Terri started pacing. It brought me back to the first day I’d been in her office.

“What is it? What’s going on?”

She stopped fidgeting and sat down across from me. “I never meant this to happen. Not like this. But it’s okay now.”

“Didn’t mean what to happen? Jesus, Terri, tell me already.”

“I opened your father’s case, his murder book.”

What? Why?”

“Like I said, I wanted to get you some closure. I thought if you knew what happened, you could-”

“You opened my father’s case?” I didn’t know what to say; I was still processing it, what she’d done, everything I knew about the case.

“When you told me about your father I could see how it was eating you up inside, the guilt and all, so I thought…I just wanted to help, but it backfired. It made the cops and feds more suspicious of you, but it’s okay now. I mean, now that you’re in the clear.”

“Made them more suspicious of me-how?”

“Well, they’re not. Not anymore.”

“Terri.” I locked eyes with her. “Just tell me what’s been going on.”

She took a deep breath. “I’m sorry, Nate. I didn’t mean to cause you any shit. It was the furthest thing from-”

“Jesus, Terri, if you don’t tell me what this is all about-”

“Okay,” she said. “I called you because I didn’t want you to hear it from someone else, that the case had been reopened-by me-and what’s been discovered.” She put her hand up before I could ask another question. “What they found were three distinct samples of DNA taken from the murder weapon, the gun that killed your father.”

“Three?” I was trying to make sense of it, but the pictures I had always imagined about that night were flashing in my brain.

“It means there were two other people on the scene other than your father, two other people who deposited their DNA on the gun. One left saliva, the other a tissue sample, flesh caught in the firing pin. It must have pinched his hand when he pulled the trigger. They couldn’t test DNA back then, but the DOJ kept the samples on ice. Cold Case just had them tested, sent the results out to data banks, and scored a hit. Actually, two hits.”

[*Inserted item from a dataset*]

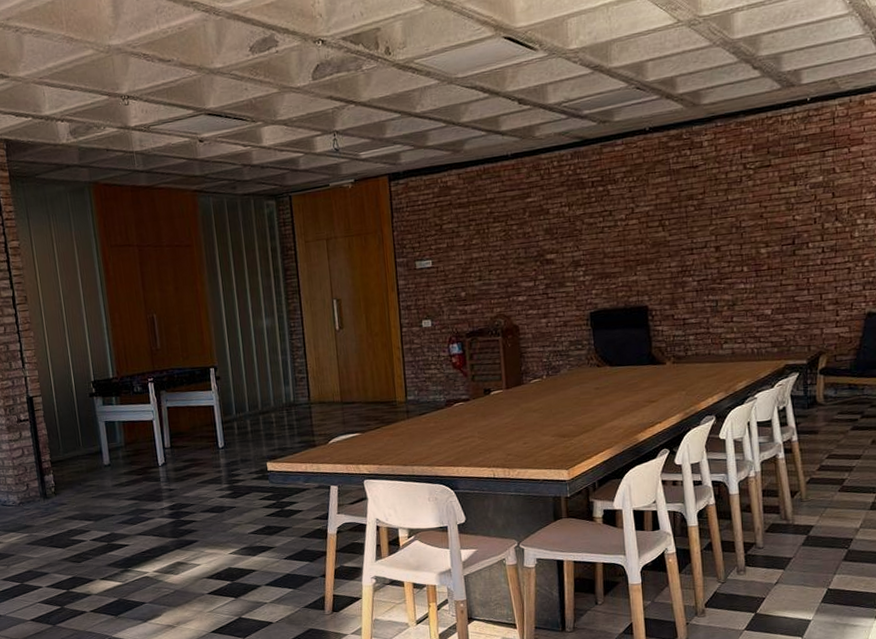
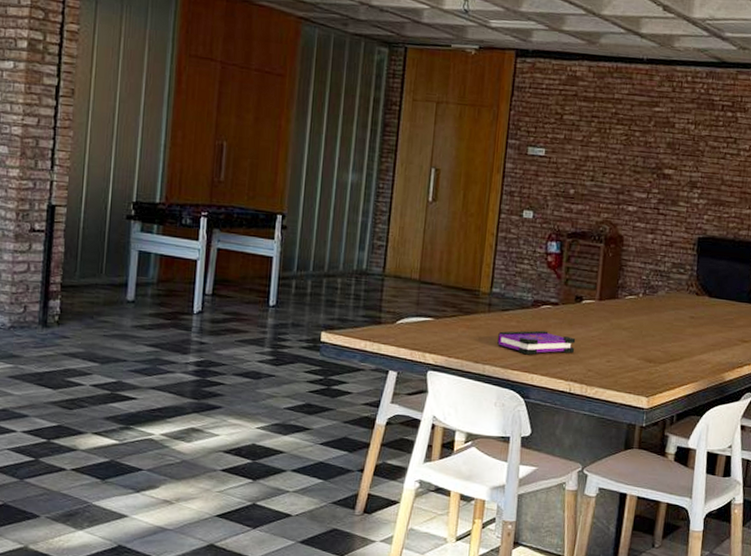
board game: none [420,426,492,451] -> present [497,330,576,355]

When I didn’t say anything, she slid a report over to me. “Does the name Willie Pedriera mean anything to you?”

There was something familiar about the name, but I couldn’t place it.

“His DNA is one of the samples, the tissue sample. He’s serving life up in Green Haven for homicide. Don’t know how long that will be. According to Cold Case, he’s sick.”

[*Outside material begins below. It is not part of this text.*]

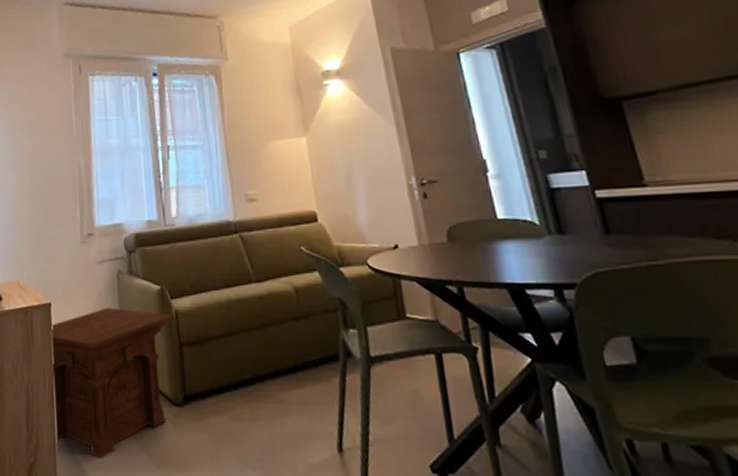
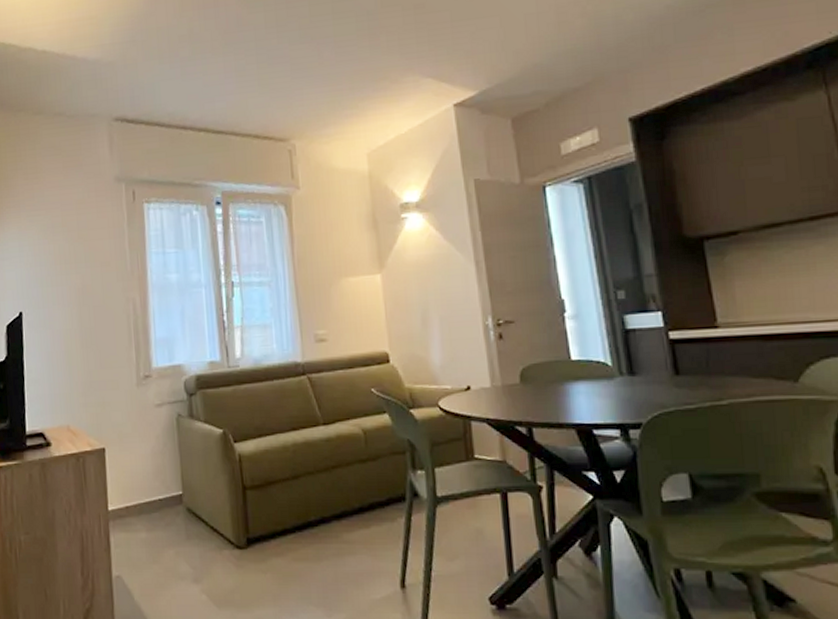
side table: present [50,307,173,459] -> none [105,452,236,602]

“What about the other one?”

“It was a juvey case, sealed. That is, until Cold Case got the DOJ to open it about five minutes ago. Now they’ll arrest him.” She turned a paper around and I read the name.

It took me a minute to process the information and recover from the shock. When I did, I begged her to get Cold Case and anyone else to hold off.

Terri sucked on her bottom lip, thinking about it.

“Trust me one more time. Can you do that?”

She nodded.

“Thanks,” I said. “I need to be the one to do this.”


Ten minutes later I was in a cab heading down Broadway, a twenty-year-old memory coming back to me in a rush: My father finding the drugs and heading off in search of the dealer; and me, a scared kid who wasn’t thinking straight, calling Julio, telling him to warn the dealer, then to meet me uptown. For twenty years that was how I’d imagined it: The drug dealer had killed my father because I’d sent a warning. But now I was seeing it differently.